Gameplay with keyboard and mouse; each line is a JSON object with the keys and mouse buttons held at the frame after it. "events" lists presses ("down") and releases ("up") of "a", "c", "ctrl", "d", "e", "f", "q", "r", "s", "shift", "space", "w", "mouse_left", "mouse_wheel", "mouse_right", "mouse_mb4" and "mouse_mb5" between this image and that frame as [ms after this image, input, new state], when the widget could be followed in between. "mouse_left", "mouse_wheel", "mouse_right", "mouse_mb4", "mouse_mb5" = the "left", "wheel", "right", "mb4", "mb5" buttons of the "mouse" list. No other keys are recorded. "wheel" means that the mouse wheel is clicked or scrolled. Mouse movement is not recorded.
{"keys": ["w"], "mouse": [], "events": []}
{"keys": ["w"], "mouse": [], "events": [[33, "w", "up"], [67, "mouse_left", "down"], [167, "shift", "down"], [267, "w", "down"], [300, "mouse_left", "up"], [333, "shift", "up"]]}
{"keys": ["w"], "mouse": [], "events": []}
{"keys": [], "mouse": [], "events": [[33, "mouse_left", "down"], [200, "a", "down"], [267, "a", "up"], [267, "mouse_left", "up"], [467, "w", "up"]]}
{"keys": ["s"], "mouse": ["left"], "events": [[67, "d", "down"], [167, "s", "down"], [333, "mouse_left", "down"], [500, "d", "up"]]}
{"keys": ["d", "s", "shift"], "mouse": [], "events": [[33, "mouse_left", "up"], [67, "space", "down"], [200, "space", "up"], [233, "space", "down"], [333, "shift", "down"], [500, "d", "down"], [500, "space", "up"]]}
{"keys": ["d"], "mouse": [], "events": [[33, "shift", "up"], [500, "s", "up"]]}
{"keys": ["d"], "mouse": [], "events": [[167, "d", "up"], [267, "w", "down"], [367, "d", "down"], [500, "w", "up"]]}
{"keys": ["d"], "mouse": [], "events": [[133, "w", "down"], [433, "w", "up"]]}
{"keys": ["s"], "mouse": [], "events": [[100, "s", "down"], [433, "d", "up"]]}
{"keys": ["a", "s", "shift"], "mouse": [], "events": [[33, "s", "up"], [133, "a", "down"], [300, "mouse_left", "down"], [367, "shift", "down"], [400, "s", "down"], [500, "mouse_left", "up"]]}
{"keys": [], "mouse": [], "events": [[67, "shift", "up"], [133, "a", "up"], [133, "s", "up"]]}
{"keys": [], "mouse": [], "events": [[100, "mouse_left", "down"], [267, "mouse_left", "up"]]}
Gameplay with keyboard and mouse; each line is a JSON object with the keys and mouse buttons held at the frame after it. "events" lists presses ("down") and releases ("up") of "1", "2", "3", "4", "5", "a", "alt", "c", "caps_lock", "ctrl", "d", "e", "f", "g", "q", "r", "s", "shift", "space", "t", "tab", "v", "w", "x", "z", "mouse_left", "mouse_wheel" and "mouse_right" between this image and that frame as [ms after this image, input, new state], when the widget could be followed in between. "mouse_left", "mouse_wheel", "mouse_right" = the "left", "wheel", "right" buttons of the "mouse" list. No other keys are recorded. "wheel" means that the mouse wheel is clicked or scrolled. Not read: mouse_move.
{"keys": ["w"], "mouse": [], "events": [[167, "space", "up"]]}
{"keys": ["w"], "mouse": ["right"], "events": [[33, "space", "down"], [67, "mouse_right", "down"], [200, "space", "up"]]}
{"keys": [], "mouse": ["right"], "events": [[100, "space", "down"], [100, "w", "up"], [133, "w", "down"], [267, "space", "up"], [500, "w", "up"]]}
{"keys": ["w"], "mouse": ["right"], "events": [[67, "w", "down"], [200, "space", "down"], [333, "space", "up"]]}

• [HOW TO COMPLETE THIS TASK]:
This exercise requires the lines of the entries containing the string "clicked".

• [FINISHED TASK]:
Gameplay with keyboard and mouse; each line is a JSON object with the keys and mouse buttons held at the frame after it. "events" lists presses ("down") and releases ("up") of "a", "c", "ctrl", "d", "e", "f", "q", "r", "s", "shift", "space", "w", "mouse_left", "mouse_wheel", "mouse_right", "mouse_mb4" and "mouse_mb5" between this image and that frame as [ms after this image, input, new state], when the widget could be followed in between. "mouse_left", "mouse_wheel", "mouse_right", "mouse_mb4", "mouse_mb5" = the "left", "wheel", "right", "mb4", "mb5" buttons of the "mouse" list. No other keys are recorded. "wheel" means that the mouse wheel is clicked or scrolled. Mouse movement is not recorded.
Gameplay with keyboard and mouse; each line is a JSON object with the keys and mouse buttons held at the frame after it. "events" lists presses ("down") and releases ("up") of "1", "2", "3", "4", "5", "a", "alt", "c", "caps_lock", "ctrl", "d", "e", "f", "g", "q", "r", "s", "shift", "space", "t", "tab", "v", "w", "x", "z", "mouse_left", "mouse_wheel" and "mouse_right" between this image and that frame as [ms after this image, input, new state], when the widget could be followed in between. "mouse_left", "mouse_wheel", "mouse_right" = the "left", "wheel", "right" buttons of the "mouse" list. No other keys are recorded. "wheel" means that the mouse wheel is clicked or scrolled. Not read: mouse_move.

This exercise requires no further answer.